It really depends on the material and the job.  Enco has pretty good explanation of the different roughers and their uses.  I normally buy 2 to 5 at a time depending on how low my stock is, this is true for any cutters I buy.  It really sucks to be in the middle of a job and break or wear out a cutter and not have a replacement to finish.


----------



## markknx (Apr 7, 2015)

I never place an order without adding a couple of cutters, I check to see what I have the least of or want to add. And I have a small machine if I had a big machine I would need even more cutters.
Jim I'm with you on the Machinist thing. I'm more of a hog it out till it works guy. well maybe not that bad.
Mark


----------



## countryguy (Apr 8, 2015)

I much prefer Electron flow personally, but this is such a fun hobby/craft that to learn!   Thanks all.   I bought some chip breakers from Melin/Amazon.  US based and US owned and Operated.  Trying to always buy US when I can.  then someone miss keyed a price on 3/4 coated CB type for $15 on Amazon....(I think they should be $51)  I bought 2 of the 3 in stock    And the 5/8" for $37.    

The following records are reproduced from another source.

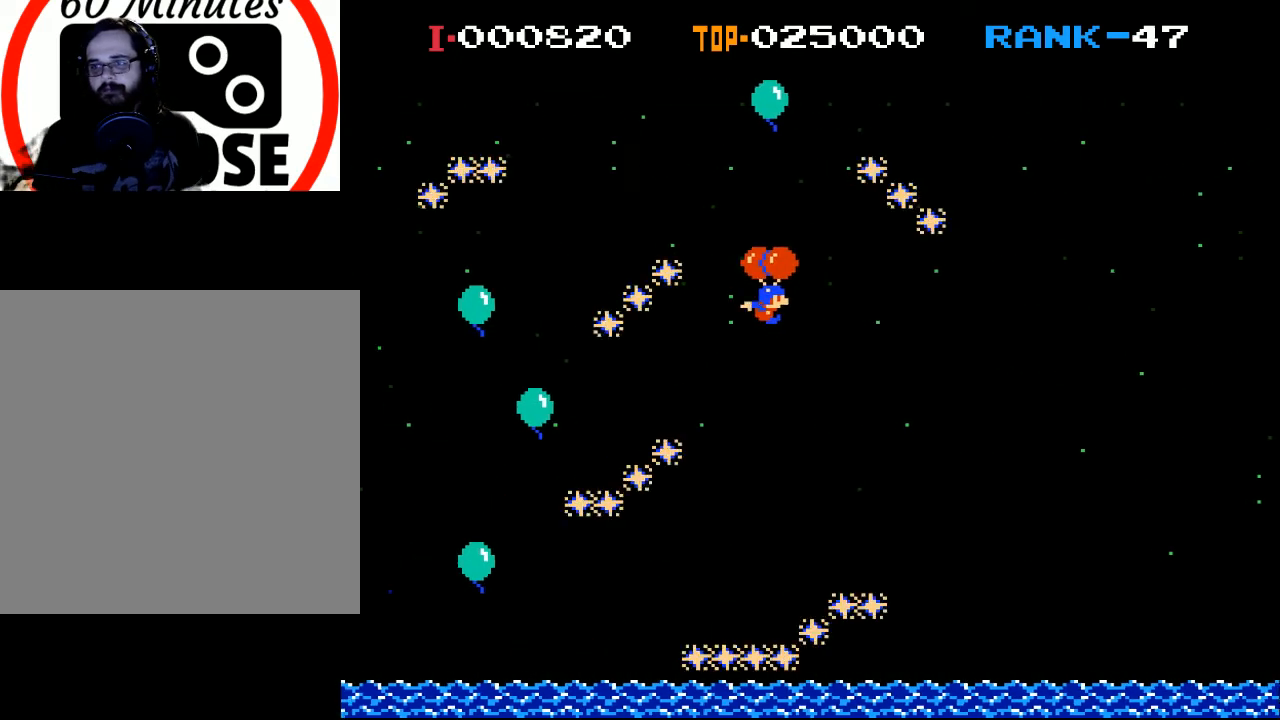
{"buttons": [], "left_stick": "center", "events": [[433, "X", "up"]]}
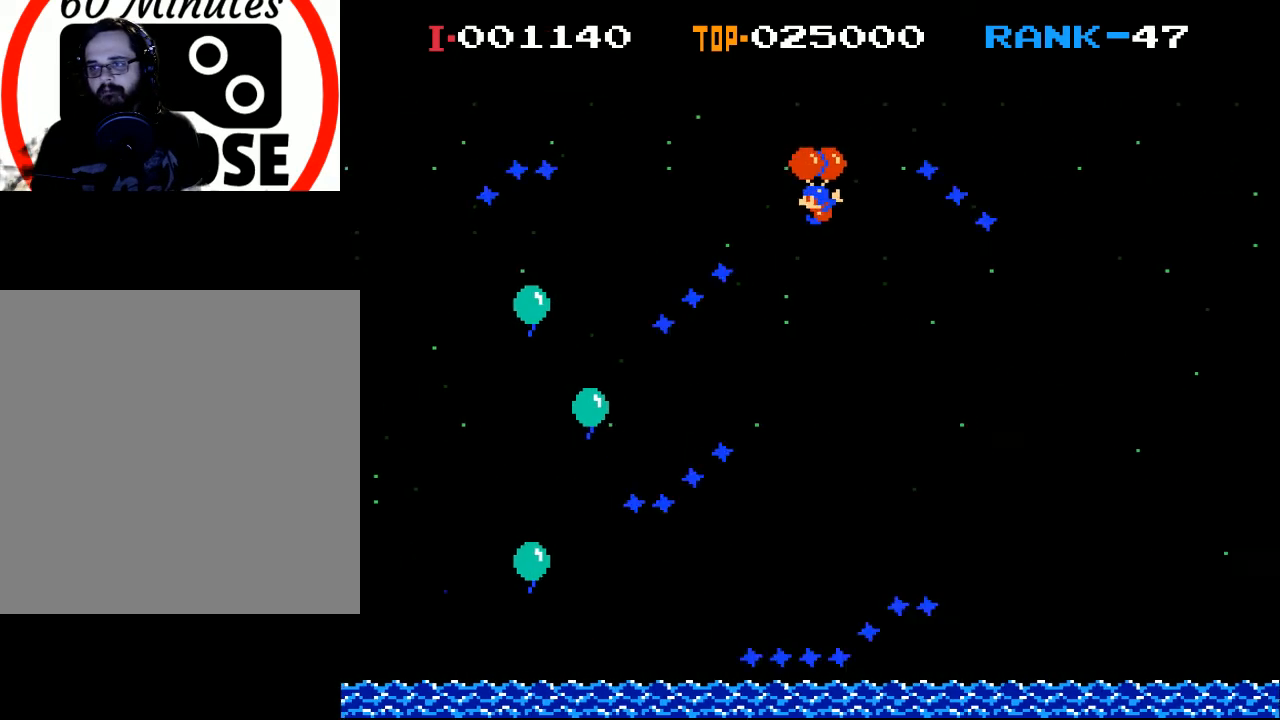
{"buttons": ["DPAD_LEFT"], "left_stick": "center", "events": [[167, "DPAD_LEFT", "down"]]}
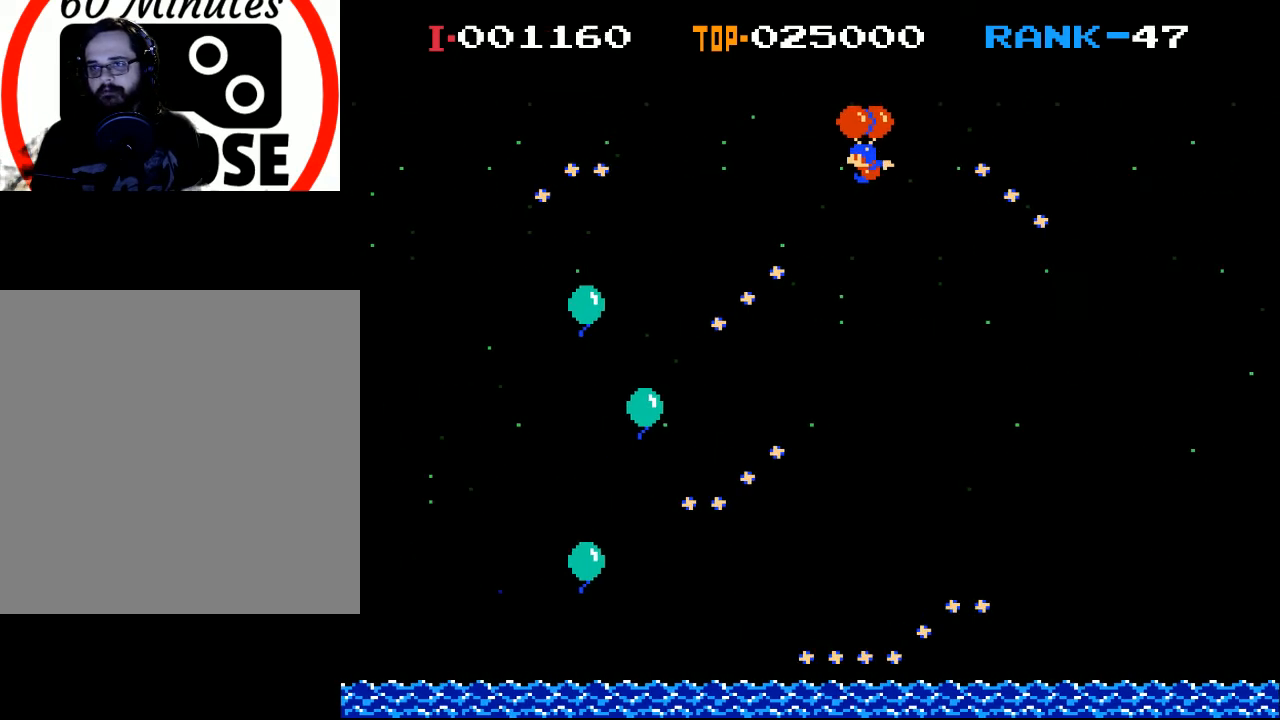
{"buttons": [], "left_stick": "center", "events": [[100, "DPAD_LEFT", "up"], [167, "DPAD_LEFT", "down"], [167, "X", "down"], [267, "X", "up"], [367, "DPAD_LEFT", "up"]]}
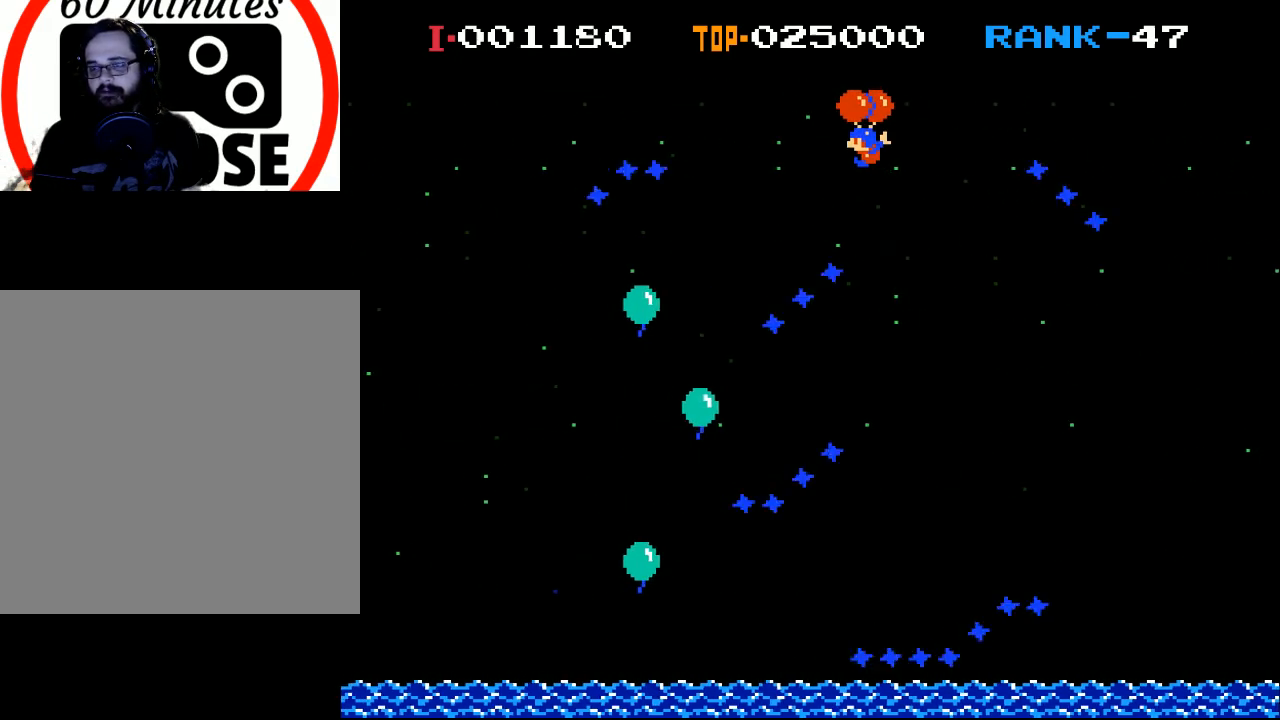
{"buttons": ["DPAD_LEFT"], "left_stick": "center", "events": [[500, "DPAD_LEFT", "down"]]}
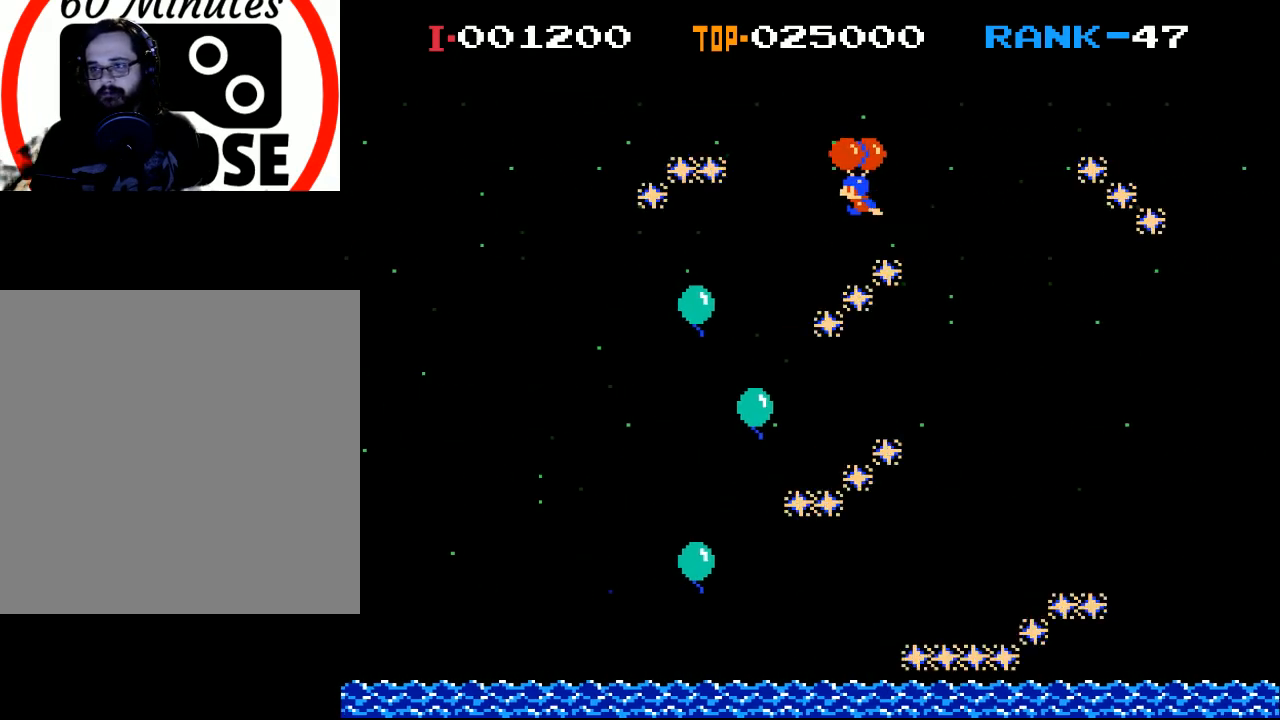
{"buttons": [], "left_stick": "center", "events": [[167, "X", "down"], [200, "DPAD_LEFT", "up"], [233, "X", "up"]]}
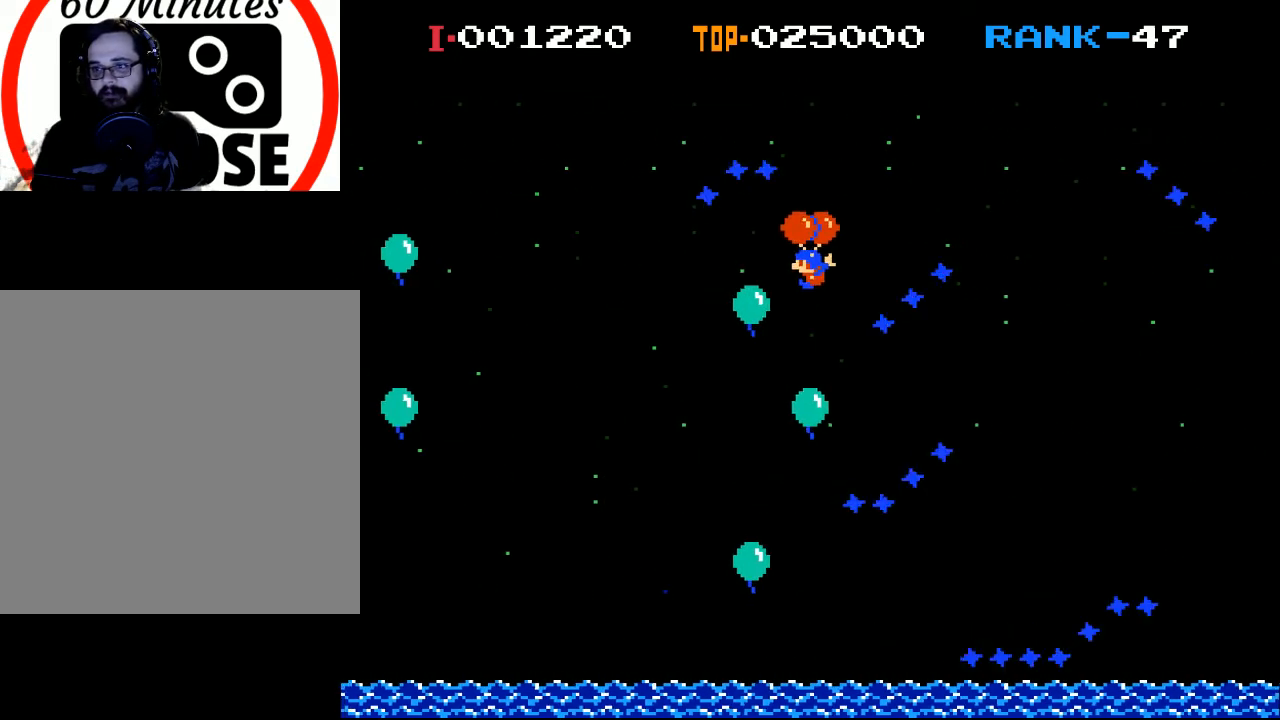
{"buttons": ["X", "DPAD_RIGHT"], "left_stick": "center", "events": [[200, "DPAD_RIGHT", "down"], [433, "X", "down"]]}
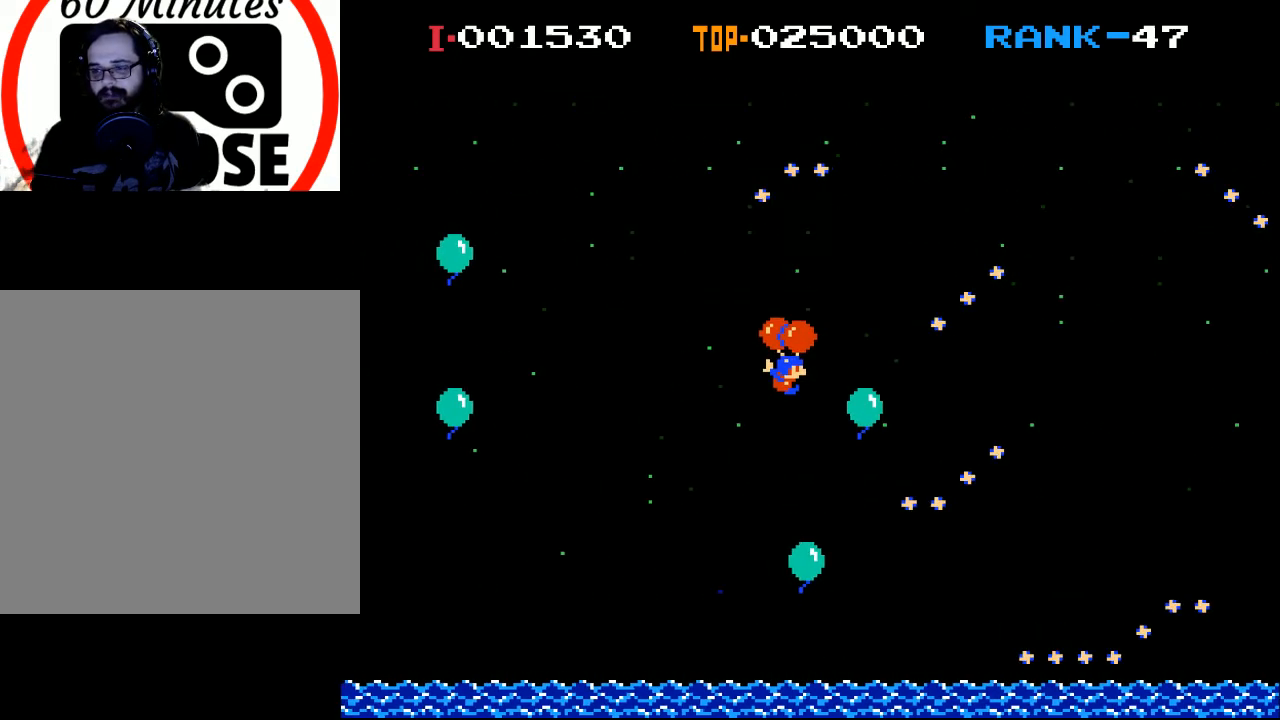
{"buttons": ["DPAD_RIGHT"], "left_stick": "center", "events": [[33, "X", "up"], [267, "X", "down"], [433, "X", "up"]]}
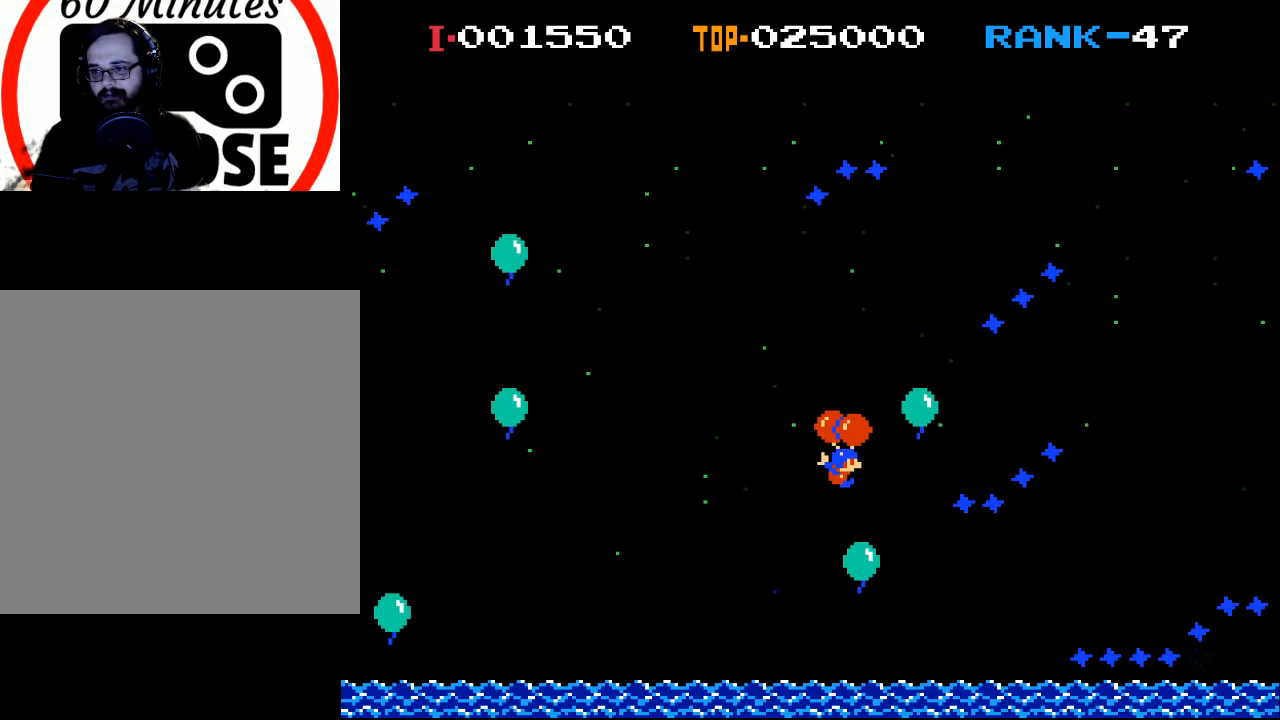
{"buttons": ["X", "DPAD_LEFT"], "left_stick": "center", "events": [[33, "X", "down"], [167, "X", "up"], [200, "DPAD_RIGHT", "up"], [333, "X", "down"], [400, "DPAD_LEFT", "down"], [433, "X", "up"], [500, "X", "down"]]}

Will still plan on trying a single area clear of 3 today w/ this 4 flute un-coated.


----------



## Wreck™Wreck (Apr 8, 2015)

countryguy said:


> Could you share some insight on DOC and WOC values and SFm's you'd suggest ?


Not enough info supplied on your machining conditions and machine or the size of the part.

Start with a low feed rate and if it runs well start bumping up the feed overide, if the spindle speed seems off, wait until it is in a non cutting move and feed hold it then adjust the speed.


----------



## countryguy (Apr 9, 2015)

That was easy enough!  The 30taper is a Huge improvement over the hobby mill.    I did take the full .125 depth and a .15 cutover (if I recall)... That was like popping thru butter as someone noted.  Chips coming off were fine on 581 RPM and 5.5IPM 95SFM and .0024 IPT.   Nice!!!!  Could easily take more but it's' our maiden voyage!    Here's a video!   



        I get what 'hoggin' feels like now.  LOL.  

I wonder how well she'll do w/ 1045 steel and the kids axe cuts?


----------



## JimDawson (Apr 9, 2015)

Your video is set to private, so we can't see it.


----------



## countryguy (Apr 9, 2015)

Sorry.  I'm not on usually. I set it to unlisted now.  Should work.  



JimDawson said:


> Your video is set to private, so we can't see it.


----------



## JimDawson (Apr 9, 2015)

That's cool!  Looks like it works.  That's a pretty stable machine, it will make piles of chips in a hurry.


----------



## countryguy (Apr 9, 2015)

I pulled out the Rougher to see what it looked like.  This anything to worry about?  It obviously mushed over swarf and packed it into the non-center cutting middle.


----------



## countryguy (Apr 9, 2015)

I was able to pop it all out w/ a small pointed awl type tip.   ;-)    Sorry to keep dragging this post on and on, but it's all about learning and learning and then teaching and Mentoring.  ;-)


----------



## JimDawson (Apr 9, 2015)

countryguy said:


> I am not able to pop it out at all.  bummer... did I ruin a less than 12hour old endMill?  ;-(



I think the problem is that you were plunging with a non-centercutting end mill, and a lack of coolant. 

There are three ways around this.

One of course is to use a centercutting end mill, but end mills really don't like to be drill bits, they tend to walk a bit.

Another is to use a 15 degree lead-in move on the cut, ramp the Z-cut down into the work as the X/Y is moving, thus the end mill is not plunging straight down. This is normally an option in the CAD software.

One of my favorite tricks is to drill a hole at the plunge point almost to the target depth, using a drill or a center cutting 2-flute end mill.

A mist coolant system will be helpful also.


----------